You can connect with Ethernet cable also.
Also I would like to suggest there are Ethernet, HDMI, USB as well as Optical cable can be used.


----------



## Counterpunch (Mar 28, 2012)

That doesn't even makes sense IT'S A SOUND System. Ethernet cable and USB has no sound properties...


----------



## ebackhus (Apr 21, 2005)

*Re: Ways to connect Sony system to PC*

HDMI ought to be an option with newer hardware. If your video card lacks a dedicated HDMI port it likely still supports by way of a DVI->HDMI adapter. Single cable is the way to go. My TV also has a VGA port but that requires an additional cable or cables for audio.


----------



## Counterpunch (Mar 28, 2012)

My GPU is a radeon hd 6850


Yes it has HDMI

However I was under the impression that video card was for video not sound... I know HDMI does both but.... 

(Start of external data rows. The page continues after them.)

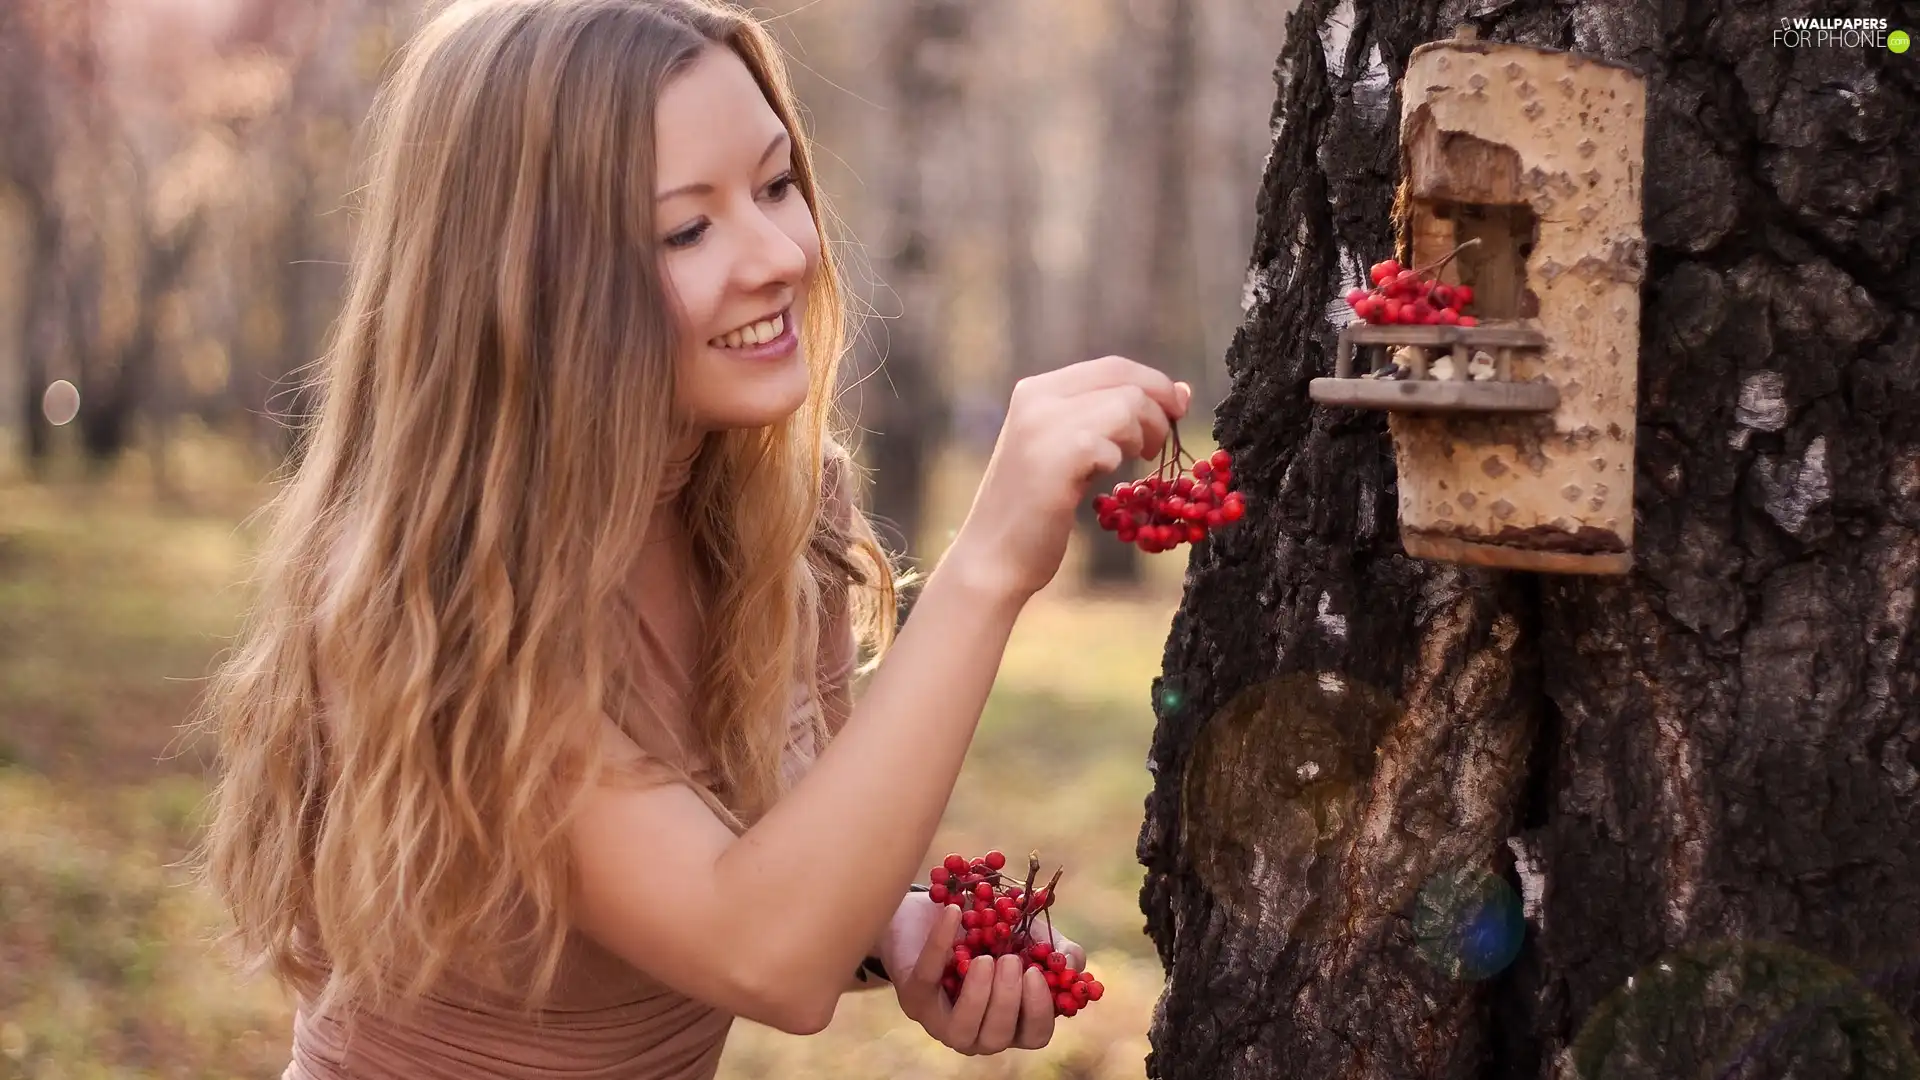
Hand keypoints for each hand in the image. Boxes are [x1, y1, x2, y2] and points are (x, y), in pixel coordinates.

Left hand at [881, 893, 1082, 1054]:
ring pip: (962, 1031)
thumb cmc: (987, 929)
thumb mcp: (1029, 934)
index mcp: (1011, 1018)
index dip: (1039, 1012)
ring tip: (985, 958)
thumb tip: (1072, 963)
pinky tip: (954, 914)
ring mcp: (942, 1020)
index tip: (1036, 974)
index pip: (1034, 1035)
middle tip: (1010, 962)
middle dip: (1007, 1002)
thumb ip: (1057, 948)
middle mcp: (978, 1029)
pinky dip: (941, 945)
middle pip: (998, 1038)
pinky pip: (928, 980)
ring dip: (978, 996)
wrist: (931, 911)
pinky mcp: (913, 998)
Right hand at [944, 356, 1190, 601]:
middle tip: (1155, 448)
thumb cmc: (1036, 509)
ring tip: (1125, 465)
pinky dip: (1117, 462)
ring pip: (1127, 405)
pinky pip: (1112, 444)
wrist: (992, 557)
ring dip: (1142, 437)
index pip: (1113, 367)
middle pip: (1125, 380)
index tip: (1177, 409)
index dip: (1156, 384)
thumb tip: (1179, 392)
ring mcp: (1043, 425)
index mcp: (1036, 391)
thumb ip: (1108, 418)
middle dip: (1158, 410)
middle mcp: (1036, 398)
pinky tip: (1098, 480)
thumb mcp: (1066, 450)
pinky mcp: (1056, 457)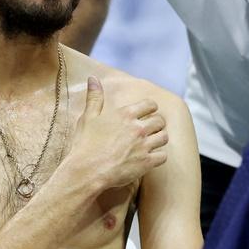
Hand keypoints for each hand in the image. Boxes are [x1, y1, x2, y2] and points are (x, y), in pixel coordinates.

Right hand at [69, 77, 167, 191]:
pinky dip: (159, 156)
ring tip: (152, 143)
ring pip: (164, 137)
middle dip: (156, 124)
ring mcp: (143, 145)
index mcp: (125, 114)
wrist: (86, 170)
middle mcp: (138, 128)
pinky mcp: (146, 162)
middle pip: (160, 121)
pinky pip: (163, 156)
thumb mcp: (88, 117)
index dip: (151, 108)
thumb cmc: (85, 144)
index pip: (150, 104)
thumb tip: (93, 78)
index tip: (148, 113)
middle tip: (150, 130)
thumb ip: (94, 97)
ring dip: (159, 139)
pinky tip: (151, 158)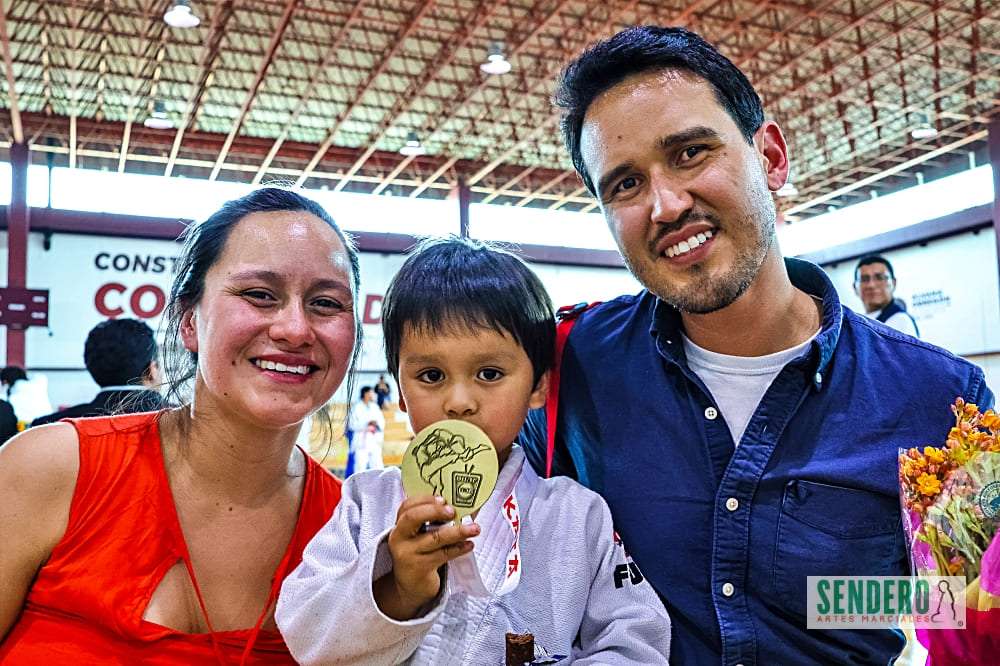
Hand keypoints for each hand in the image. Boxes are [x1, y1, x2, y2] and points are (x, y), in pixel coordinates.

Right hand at [373, 496, 478, 619]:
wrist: (411, 586)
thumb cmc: (421, 554)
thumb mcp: (422, 536)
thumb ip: (437, 520)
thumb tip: (468, 505)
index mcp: (400, 525)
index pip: (407, 506)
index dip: (425, 499)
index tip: (443, 499)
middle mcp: (400, 537)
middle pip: (412, 518)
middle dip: (434, 511)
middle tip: (453, 511)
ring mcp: (408, 554)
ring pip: (434, 538)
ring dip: (457, 531)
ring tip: (475, 528)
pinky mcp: (419, 568)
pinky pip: (442, 555)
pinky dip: (458, 549)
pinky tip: (469, 545)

The point of this thread was to find out the best connection to use my Sony DAV-HDX-274 Surround sound system as my PC's speakers.

My motherboard does have optical and so does the so y receiver. Is that the best route?

or as you suggested use HDMI for sound only with no video. 

Thanks for helping


----------



## JimE (Apr 16, 2009)

*Re: Ways to connect Sony system to PC*

Optical and HDMI will both be digital. It boils down to what works best for you. As you are only interested in audio, use the optical port.


----------



## Counterpunch (Mar 28, 2012)

Alright then thanks resolved


----------